--- Aim of the exercise ---
Transcribe each of the entries below line by line, keeping every word, number, and line break as it appears.

═══ Excerpted records

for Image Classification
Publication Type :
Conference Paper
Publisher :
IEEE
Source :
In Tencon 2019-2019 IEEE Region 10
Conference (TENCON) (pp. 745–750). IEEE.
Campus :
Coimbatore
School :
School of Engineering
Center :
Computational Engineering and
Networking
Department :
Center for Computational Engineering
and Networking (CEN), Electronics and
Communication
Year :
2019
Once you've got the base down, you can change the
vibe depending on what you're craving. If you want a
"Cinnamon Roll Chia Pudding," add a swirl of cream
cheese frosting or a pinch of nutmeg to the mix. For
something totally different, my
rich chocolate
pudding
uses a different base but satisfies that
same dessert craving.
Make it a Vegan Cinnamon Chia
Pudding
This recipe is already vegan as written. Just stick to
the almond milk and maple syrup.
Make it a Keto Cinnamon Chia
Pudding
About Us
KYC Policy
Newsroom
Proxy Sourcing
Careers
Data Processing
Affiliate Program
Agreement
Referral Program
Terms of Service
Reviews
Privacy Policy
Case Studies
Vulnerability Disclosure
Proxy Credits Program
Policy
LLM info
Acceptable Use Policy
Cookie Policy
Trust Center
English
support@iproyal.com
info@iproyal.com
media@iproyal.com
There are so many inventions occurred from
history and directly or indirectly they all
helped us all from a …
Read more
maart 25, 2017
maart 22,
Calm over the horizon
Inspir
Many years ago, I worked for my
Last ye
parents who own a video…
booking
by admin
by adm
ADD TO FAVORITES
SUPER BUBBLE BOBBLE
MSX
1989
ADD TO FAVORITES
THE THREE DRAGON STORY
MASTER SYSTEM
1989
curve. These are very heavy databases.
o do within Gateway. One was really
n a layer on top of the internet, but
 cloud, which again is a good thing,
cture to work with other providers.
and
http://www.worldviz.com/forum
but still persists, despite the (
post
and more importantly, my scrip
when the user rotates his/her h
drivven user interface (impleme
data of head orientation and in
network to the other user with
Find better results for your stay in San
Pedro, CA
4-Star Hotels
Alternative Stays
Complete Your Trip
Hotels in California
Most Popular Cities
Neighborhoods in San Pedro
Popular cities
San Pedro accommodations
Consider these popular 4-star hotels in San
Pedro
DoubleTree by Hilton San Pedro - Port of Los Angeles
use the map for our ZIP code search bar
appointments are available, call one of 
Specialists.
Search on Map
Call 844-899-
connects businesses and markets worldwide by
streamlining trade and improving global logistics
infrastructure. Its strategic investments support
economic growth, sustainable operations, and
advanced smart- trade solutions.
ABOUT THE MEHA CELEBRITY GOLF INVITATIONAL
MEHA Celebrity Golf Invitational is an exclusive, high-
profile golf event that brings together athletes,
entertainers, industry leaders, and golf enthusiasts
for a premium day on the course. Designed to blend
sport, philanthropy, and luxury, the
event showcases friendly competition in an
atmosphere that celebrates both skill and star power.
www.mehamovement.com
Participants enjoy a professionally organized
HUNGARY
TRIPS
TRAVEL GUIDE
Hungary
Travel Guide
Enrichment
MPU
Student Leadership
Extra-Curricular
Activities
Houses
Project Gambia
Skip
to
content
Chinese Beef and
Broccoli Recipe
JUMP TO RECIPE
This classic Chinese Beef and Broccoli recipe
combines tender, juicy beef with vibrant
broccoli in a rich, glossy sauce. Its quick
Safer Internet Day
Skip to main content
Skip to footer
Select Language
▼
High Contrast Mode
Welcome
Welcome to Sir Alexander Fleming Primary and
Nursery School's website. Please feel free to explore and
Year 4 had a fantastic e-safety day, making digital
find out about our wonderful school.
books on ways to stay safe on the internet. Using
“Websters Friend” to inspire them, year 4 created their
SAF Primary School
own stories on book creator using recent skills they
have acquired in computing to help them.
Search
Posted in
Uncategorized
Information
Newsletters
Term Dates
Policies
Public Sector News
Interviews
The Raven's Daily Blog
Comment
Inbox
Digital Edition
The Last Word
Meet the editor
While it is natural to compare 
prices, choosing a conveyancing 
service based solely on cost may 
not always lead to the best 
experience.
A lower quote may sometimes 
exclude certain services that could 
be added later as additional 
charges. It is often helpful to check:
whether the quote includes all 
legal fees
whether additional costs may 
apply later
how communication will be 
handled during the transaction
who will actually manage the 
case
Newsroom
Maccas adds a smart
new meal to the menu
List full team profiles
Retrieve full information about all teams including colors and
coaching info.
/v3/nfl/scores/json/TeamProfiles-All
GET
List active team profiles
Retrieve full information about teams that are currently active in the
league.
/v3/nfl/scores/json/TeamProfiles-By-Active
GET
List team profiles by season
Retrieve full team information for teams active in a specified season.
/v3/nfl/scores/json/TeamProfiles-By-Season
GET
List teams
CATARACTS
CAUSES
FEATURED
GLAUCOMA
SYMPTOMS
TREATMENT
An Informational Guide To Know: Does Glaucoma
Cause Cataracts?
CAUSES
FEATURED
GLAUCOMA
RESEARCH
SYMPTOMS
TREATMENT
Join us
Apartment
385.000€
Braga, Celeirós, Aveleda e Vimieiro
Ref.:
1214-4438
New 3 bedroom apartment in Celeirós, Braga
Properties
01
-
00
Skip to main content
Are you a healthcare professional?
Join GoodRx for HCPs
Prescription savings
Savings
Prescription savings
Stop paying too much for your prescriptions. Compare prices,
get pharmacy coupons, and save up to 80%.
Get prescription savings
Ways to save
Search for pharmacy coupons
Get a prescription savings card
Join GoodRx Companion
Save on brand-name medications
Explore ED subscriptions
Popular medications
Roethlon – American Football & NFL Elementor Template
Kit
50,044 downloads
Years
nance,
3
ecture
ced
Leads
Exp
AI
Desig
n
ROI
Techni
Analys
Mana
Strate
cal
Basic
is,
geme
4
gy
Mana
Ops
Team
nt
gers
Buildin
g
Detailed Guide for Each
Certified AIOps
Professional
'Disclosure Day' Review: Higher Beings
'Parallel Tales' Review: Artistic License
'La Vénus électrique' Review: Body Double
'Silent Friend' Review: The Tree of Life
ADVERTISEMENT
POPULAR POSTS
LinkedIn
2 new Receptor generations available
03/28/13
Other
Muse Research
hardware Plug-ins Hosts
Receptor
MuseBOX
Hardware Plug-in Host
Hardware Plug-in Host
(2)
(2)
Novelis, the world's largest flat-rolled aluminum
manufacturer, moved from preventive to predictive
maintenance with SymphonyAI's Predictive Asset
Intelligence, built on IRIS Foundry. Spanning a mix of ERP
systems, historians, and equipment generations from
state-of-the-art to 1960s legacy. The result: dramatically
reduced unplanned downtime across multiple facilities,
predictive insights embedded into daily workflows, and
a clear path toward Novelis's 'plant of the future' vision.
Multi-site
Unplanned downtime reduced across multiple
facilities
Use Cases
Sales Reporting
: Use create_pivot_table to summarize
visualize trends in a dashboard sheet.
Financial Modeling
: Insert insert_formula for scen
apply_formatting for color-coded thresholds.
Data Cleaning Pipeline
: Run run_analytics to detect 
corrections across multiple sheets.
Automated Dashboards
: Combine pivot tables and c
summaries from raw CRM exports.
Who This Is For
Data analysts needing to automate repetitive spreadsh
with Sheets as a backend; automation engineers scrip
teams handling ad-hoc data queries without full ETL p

══════

--- Answer below ---
for Image Classification
Publication Type :
Conference Paper
Publisher :
IEEE
Source :
In Tencon 2019-2019 IEEE Region 10
Conference (TENCON) (pp. 745–750). IEEE.
Campus :
Coimbatore
School :
School of Engineering
Center :
Computational Engineering and
Networking
Department :
Center for Computational Engineering
and Networking (CEN), Electronics and
Communication
Year :
2019
Once you've got the base down, you can change the
vibe depending on what you're craving. If you want a
"Cinnamon Roll Chia Pudding," add a swirl of cream
cheese frosting or a pinch of nutmeg to the mix. For
something totally different, my
rich chocolate
pudding
uses a different base but satisfies that
same dessert craving.
Make it a Vegan Cinnamon Chia
Pudding
This recipe is already vegan as written. Just stick to
the almond milk and maple syrup.
Make it a Keto Cinnamon Chia
Pudding
About Us
KYC Policy
Newsroom
Proxy Sourcing
Careers
Data Processing
Affiliate Program
Agreement
Referral Program
Terms of Service
Reviews
Privacy Policy
Case Studies
Vulnerability Disclosure
Proxy Credits Program
Policy
LLM info
Acceptable Use Policy
Cookie Policy
Trust Center
English
support@iproyal.com
info@iproyal.com
media@iproyal.com
There are so many inventions occurred from
history and directly or indirectly they all
helped us all from a …
Read more
maart 25, 2017
maart 22,
Calm over the horizon
Inspir
Many years ago, I worked for my
Last ye
parents who own a video…
booking
by admin
by adm
ADD TO FAVORITES
SUPER BUBBLE BOBBLE
MSX
1989
ADD TO FAVORITES
THE THREE DRAGON STORY
MASTER SYSTEM
1989
curve. These are very heavy databases.
o do within Gateway. One was really
n a layer on top of the internet, but
 cloud, which again is a good thing,
cture to work with other providers.
and
http://www.worldviz.com/forum
but still persists, despite the (
post
and more importantly, my scrip
when the user rotates his/her h
drivven user interface (impleme
data of head orientation and in
network to the other user with
Find better results for your stay in San
Pedro, CA
4-Star Hotels
Alternative Stays
Complete Your Trip
Hotels in California
Most Popular Cities
Neighborhoods in San Pedro
Popular cities
San Pedro accommodations
Consider these popular 4-star hotels in San
Pedro
DoubleTree by Hilton San Pedro - Port of Los Angeles
use the map for our ZIP code search bar
appointments are available, call one of 
Specialists.
Search on Map
Call 844-899-
connects businesses and markets worldwide by
streamlining trade and improving global logistics
infrastructure. Its strategic investments support
economic growth, sustainable operations, and
advanced smart- trade solutions.
ABOUT THE MEHA CELEBRITY GOLF INVITATIONAL
MEHA Celebrity Golf Invitational is an exclusive, high-
profile golf event that brings together athletes,
entertainers, industry leaders, and golf enthusiasts
for a premium day on the course. Designed to blend
sport, philanthropy, and luxury, the
event showcases friendly competition in an
atmosphere that celebrates both skill and star power.
www.mehamovement.com
Participants enjoy a professionally organized
HUNGARY
TRIPS
TRAVEL GUIDE
Hungary
Travel Guide
Enrichment
MPU
Student Leadership
Extra-Curricular
Activities
Houses
Project Gambia
Skip
to
content
Chinese Beef and
Broccoli Recipe
JUMP TO RECIPE
This classic Chinese Beef and Broccoli recipe
combines tender, juicy beef with vibrant
broccoli in a rich, glossy sauce. Its quick
Safer Internet Day
Skip to main content
Skip to footer
Select Language
▼
High Contrast Mode
Welcome
Welcome to Sir Alexander Fleming Primary and
Nursery School's website. Please feel free to explore and
Year 4 had a fantastic e-safety day, making digital
find out about our wonderful school.
books on ways to stay safe on the internet. Using
“Websters Friend” to inspire them, year 4 created their
SAF Primary School
own stories on book creator using recent skills they
have acquired in computing to help them.
Search
Posted in
Uncategorized
Information
Newsletters
Term Dates
Policies
Public Sector News
Interviews
The Raven's Daily Blog
Comment
Inbox
Digital Edition
The Last Word
Meet the editor
While it is natural to compare 
prices, choosing a conveyancing 
service based solely on cost may 
not always lead to the best 
experience.
A lower quote may sometimes 
exclude certain services that could 
be added later as additional 
charges. It is often helpful to check:
whether the quote includes all 
legal fees
whether additional costs may 
apply later
how communication will be 
handled during the transaction
who will actually manage the 
case
Newsroom
Maccas adds a smart
new meal to the menu
List full team profiles
Retrieve full information about all teams including colors and
coaching info.
/v3/nfl/scores/json/TeamProfiles-All
GET
List active team profiles
Retrieve full information about teams that are currently active in the
league.
/v3/nfl/scores/json/TeamProfiles-By-Active
GET
List team profiles by season
Retrieve full team information for teams active in a specified season.
/v3/nfl/scores/json/TeamProfiles-By-Season
GET
List teams
CATARACTS
CAUSES
FEATURED
GLAUCOMA
SYMPTOMS
TREATMENT
An Informational Guide To Know: Does Glaucoma
Cause Cataracts?
CAUSES
FEATURED
GLAUCOMA
RESEARCH
SYMPTOMS
TREATMENT
Join us
Apartment
385.000€
Braga, Celeirós, Aveleda e Vimieiro
Ref.:
1214-4438
New 3 bedroom apartment in Celeirós, Braga
Properties
01
-
00
Skip to main content
Are you a healthcare professional?
Join GoodRx for HCPs
Prescription savings
Savings
Prescription savings
Stop paying too much for your prescriptions. Compare prices,
get pharmacy coupons, and save up to 80%.
Get prescription savings
Ways to save
Search for pharmacy coupons
Get a prescription savings card
Join GoodRx Companion
Save on brand-name medications
Explore ED subscriptions
Popular medications
Roethlon – American Football & NFL Elementor Template
Kit
50,044 downloads
Years
nance,
3
ecture
ced
Leads
Exp
AI
Desig
n
ROI
Techni
Analys
Mana
Strate
cal
Basic
is,
geme
4
gy
Mana
Ops
Team
nt
gers
Buildin
g
Detailed Guide for Each
Certified AIOps
Professional
'Disclosure Day' Review: Higher Beings
'Parallel Tales' Review: Artistic License
'La Vénus électrique' Review: Body Double
'Silent Friend' Review: The Tree of Life
ADVERTISEMENT
POPULAR POSTS
LinkedIn
2 new Receptor generations available
03/28/13
Other
Muse Research
hardware Plug-ins Hosts
Receptor
MuseBOX
Hardware Plug-in Host
Hardware Plug-in Host
(2)
(2)
Novelis, the world's largest flat-rolled aluminum
manufacturer, moved from preventive to predictive
maintenance with SymphonyAI's Predictive Asset
Intelligence, built on IRIS Foundry. Spanning a mix of ERP
systems, historians, and equipment generations from
state-of-the-art to 1960s legacy. The result: dramatically
reduced unplanned downtime across multiple facilities,
predictive insights embedded into daily workflows, and
a clear path toward Novelis's 'plant of the future' vision.
Multi-site
Unplanned downtime reduced across multiple
facilities
Use Cases
Sales Reporting
: Use create_pivot_table to summarize
visualize trends in a dashboard sheet.
Financial Modeling
: Insert insert_formula for scen
apply_formatting for color-coded thresholds.
Data Cleaning Pipeline
: Run run_analytics to detect 
corrections across multiple sheets.
Automated Dashboards
: Combine pivot tables and c
summaries from raw CRM exports.
Who This Is For
Data analysts needing to automate repetitive spreadsh
with Sheets as a backend; automation engineers scrip
teams handling ad-hoc data queries without full ETL p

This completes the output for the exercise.